[Opening Given passage section]

# xenergyx's 47g Malawi Mbuna setup - start to finish



## xenergyx (Feb 4, 2008)

So I needed a bigger tank for my cichlids and found a used one that was about right for me...

Tank was $50 with stand, was found used via craigslist. Said to be a 55g long, actual dimensions are 47.5 x 12 x 19 which makes it just short of 47g...

It came with a dilapidated stand, so I fixed it up with 2x3 supports, wood putty and some glossy black paint and it looks good as new. ($20 for wood paint & screws)

Right now I have 2 yellow labs, 2 p. socolofi, 2 m. estherae, and 12 half inch yellow lab fry.

My plan is to just stock with these fish, and eventually either

*a*. trade the estherae out for more socolofi... or

*b*. trade both the estherae and socolofi our for P. acei and p. demasoni

*The setup*
Rena XP3 ($129.99)
Quietone 2200 ($36.99) powering
4 under sand jets ($10)
tahitian moon & marine sand mixed 50:50 (paid $8.92 and $11.99 a bag respectively)
black slate rocks until I find a cheap rock source...

_Still need_:
Light fixture and aquarium lid
200w heater
sponge filters for quietone and XP3 inlets

Hopefully the tank will be up and running by the end of the week and I will move the XP3 and fish to the new tank from the old.

I wanted to do a rock background w/styro & cement, but I need to get the tank rolling and I think that would turn my possible project into an impossible one. Maybe I can install acrylic panels with a background attached later on...

Any thoughts? suggestions? criticisms?


----------



## gbleeker (Jul 31, 2007)

Sounds neat. I'd love to see some pics when you get it setup. Personally, I like option B, but I like Demasoni and yellow labs together =)


----------



## xenergyx (Feb 4, 2008)

You are right, pictures do speak a thousand words soo...

Here it is, got it mounted in the stand tonight.

Still working on getting the top frame re-glued.

the UGJ system is in place, just need a sponge for the pump...

5 days and counting!!

and the fish I plan on keeping in it...


----------



## xenergyx (Feb 4, 2008)

Okay, got everything set up today...

Moved my XP3 into the tank along with all the rock I had.

Still need to get more rock for sure...

[Closing Given passage section]
[Opening Given entries section]

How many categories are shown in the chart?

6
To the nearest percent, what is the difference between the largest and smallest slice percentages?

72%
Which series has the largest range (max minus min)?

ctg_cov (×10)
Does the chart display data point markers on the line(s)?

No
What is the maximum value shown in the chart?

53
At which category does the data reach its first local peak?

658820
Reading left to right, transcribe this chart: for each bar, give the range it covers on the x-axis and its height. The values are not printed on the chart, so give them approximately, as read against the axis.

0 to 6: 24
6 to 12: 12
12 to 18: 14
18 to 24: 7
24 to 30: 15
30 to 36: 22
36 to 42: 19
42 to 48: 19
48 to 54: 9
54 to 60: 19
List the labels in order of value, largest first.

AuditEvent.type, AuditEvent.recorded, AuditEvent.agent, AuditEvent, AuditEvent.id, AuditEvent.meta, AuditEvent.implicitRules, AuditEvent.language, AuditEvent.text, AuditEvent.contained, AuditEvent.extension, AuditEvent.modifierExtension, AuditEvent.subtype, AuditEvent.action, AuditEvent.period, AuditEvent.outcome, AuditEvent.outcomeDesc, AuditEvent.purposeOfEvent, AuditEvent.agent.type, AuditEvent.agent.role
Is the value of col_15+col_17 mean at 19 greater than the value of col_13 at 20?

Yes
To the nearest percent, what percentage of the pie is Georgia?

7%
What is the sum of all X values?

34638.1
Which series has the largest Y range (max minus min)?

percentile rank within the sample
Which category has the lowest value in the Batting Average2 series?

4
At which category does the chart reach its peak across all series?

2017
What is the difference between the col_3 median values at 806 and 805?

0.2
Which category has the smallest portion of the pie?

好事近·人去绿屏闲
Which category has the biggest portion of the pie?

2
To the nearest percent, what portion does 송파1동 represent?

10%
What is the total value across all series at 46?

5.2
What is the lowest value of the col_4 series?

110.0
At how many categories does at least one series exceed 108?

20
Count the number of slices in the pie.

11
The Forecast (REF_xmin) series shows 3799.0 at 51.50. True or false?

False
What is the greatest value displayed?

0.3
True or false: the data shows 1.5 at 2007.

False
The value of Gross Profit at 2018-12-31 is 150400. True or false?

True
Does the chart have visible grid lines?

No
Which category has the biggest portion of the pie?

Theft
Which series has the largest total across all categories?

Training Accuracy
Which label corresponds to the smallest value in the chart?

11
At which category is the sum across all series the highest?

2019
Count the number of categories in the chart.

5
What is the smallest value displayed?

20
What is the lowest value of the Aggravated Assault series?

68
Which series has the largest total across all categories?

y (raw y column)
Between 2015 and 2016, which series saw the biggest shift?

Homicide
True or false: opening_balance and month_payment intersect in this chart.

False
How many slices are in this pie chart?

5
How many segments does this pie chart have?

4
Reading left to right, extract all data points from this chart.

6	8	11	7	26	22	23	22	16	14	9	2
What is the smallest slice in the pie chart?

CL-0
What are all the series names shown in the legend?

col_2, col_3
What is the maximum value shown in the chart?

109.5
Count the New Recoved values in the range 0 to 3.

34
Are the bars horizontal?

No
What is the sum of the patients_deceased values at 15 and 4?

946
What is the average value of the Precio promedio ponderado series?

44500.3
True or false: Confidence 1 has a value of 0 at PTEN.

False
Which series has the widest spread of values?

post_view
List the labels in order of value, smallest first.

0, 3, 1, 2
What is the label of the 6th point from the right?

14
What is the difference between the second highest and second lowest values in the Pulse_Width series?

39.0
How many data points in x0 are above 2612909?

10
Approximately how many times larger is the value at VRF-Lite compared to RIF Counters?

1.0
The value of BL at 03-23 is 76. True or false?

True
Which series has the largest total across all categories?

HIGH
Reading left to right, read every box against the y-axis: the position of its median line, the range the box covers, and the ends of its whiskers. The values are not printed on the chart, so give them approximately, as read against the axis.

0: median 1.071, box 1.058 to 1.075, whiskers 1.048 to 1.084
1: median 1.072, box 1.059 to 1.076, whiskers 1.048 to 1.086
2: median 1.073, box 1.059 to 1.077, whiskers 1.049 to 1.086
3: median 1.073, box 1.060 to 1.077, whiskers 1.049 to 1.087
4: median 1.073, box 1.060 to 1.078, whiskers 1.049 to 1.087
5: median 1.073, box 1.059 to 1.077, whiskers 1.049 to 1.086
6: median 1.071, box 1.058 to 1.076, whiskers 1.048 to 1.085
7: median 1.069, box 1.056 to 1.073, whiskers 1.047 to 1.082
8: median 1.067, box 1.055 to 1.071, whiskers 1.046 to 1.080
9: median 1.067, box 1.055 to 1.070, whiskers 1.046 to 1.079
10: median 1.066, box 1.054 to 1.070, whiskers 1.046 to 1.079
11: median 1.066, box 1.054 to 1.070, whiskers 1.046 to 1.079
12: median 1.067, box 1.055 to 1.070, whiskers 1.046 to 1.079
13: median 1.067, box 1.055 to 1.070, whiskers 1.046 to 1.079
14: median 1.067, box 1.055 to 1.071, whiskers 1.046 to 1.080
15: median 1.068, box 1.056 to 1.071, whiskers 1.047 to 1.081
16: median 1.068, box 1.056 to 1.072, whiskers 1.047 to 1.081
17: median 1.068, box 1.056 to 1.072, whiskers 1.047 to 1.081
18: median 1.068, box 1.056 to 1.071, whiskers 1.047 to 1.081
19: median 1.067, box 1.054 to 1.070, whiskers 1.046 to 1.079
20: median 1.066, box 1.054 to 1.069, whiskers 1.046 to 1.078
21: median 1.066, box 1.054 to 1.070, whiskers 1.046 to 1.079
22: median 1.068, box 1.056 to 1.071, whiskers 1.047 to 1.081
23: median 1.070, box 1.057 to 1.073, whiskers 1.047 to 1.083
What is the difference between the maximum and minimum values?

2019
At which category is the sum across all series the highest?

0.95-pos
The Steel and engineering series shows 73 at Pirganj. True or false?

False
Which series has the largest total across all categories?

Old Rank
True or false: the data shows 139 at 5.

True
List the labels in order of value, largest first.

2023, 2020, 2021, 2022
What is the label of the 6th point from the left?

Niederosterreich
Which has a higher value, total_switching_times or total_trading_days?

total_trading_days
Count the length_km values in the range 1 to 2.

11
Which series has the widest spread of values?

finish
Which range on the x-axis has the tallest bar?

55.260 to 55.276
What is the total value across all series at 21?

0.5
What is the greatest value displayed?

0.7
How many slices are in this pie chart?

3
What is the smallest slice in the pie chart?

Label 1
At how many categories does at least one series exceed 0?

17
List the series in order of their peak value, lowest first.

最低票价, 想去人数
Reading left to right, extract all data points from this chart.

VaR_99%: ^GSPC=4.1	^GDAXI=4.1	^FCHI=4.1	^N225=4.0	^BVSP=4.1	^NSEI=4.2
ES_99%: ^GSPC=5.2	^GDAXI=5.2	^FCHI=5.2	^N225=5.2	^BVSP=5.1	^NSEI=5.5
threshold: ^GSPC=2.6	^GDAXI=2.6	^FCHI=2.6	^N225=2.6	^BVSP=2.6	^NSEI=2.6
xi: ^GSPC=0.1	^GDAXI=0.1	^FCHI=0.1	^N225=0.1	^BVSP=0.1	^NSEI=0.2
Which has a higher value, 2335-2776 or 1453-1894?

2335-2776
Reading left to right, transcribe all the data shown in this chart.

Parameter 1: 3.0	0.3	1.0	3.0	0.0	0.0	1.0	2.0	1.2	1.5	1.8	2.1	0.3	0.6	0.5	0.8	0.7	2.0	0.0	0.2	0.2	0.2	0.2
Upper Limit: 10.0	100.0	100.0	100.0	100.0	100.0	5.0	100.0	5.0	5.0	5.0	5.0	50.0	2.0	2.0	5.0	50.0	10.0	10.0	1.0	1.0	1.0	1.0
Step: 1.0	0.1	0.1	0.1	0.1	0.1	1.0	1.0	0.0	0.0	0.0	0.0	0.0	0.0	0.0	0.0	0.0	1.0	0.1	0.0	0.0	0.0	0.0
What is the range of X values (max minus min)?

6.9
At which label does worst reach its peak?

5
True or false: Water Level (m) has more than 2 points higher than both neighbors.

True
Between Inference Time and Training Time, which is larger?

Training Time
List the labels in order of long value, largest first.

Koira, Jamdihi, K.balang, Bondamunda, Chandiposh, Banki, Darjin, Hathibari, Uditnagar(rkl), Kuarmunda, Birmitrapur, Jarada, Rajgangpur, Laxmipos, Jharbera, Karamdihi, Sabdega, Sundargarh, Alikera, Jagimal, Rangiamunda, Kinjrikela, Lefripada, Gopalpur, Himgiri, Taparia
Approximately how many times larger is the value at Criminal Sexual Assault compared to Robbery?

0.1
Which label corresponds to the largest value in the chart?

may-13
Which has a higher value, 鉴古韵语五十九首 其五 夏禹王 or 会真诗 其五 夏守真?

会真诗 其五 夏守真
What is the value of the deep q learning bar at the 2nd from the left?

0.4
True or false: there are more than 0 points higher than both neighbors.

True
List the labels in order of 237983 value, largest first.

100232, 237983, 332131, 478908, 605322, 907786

[Closing Given entries section]

> Task list:
(a) According to the Malawi mbuna tank thread, how much did the used tank with its stand cost?
(b) Carry on the Malawi mbuna tank thread from its last line.

> Answers for the tasks:
(a) $50

(b)
Had some problems running my Quietone 2200 upside down connected to my USJ... it barely makes any noise when running unconnected in the middle of the tank, but as soon as it gets close to the sides of the tank it starts making a bunch of noise. Once its hooked up to the USJ, its way too noisy.

So for now its in place but not running... maybe I'll have to run tubing and plumb it outside of the tank...

Dont really know what to do about a light hood, since my tank is not 13" deep like a standard 55 I cant use a normal 48" light hood.

I'm thinking just getting the all glass flip lids and cutting a 1" strip off the back vinyl to fit it...

The tank also has a 12" glass pane on the top center, so I thought just DIY acrylic panels on each side too...

Any thoughts there?


----------



## dielikemoviestars (Oct 23, 2007)

Your "estherae" look closer to yellow lab/red zebra hybrids... Actually, one looks like a female/juvi saulosi, the other like a hybrid.
The bala shark will rapidly outgrow that tank, as well.
I think a socolofi and yellow lab tank could be neat. Looks nice so far.


----------



## JPM2091 (Feb 7, 2007)

Looks real nice but I would suggest maybe getting some lava rocks or other rocks and building caves up halfway in to the top of the tank all along the back to provide caves for hiding, also the caves usually look pretty nice when the tank is finished with fish! Good luck!

-James


----------



## xenergyx (Feb 4, 2008)

On the red zebras, they could be hybrids for all I know...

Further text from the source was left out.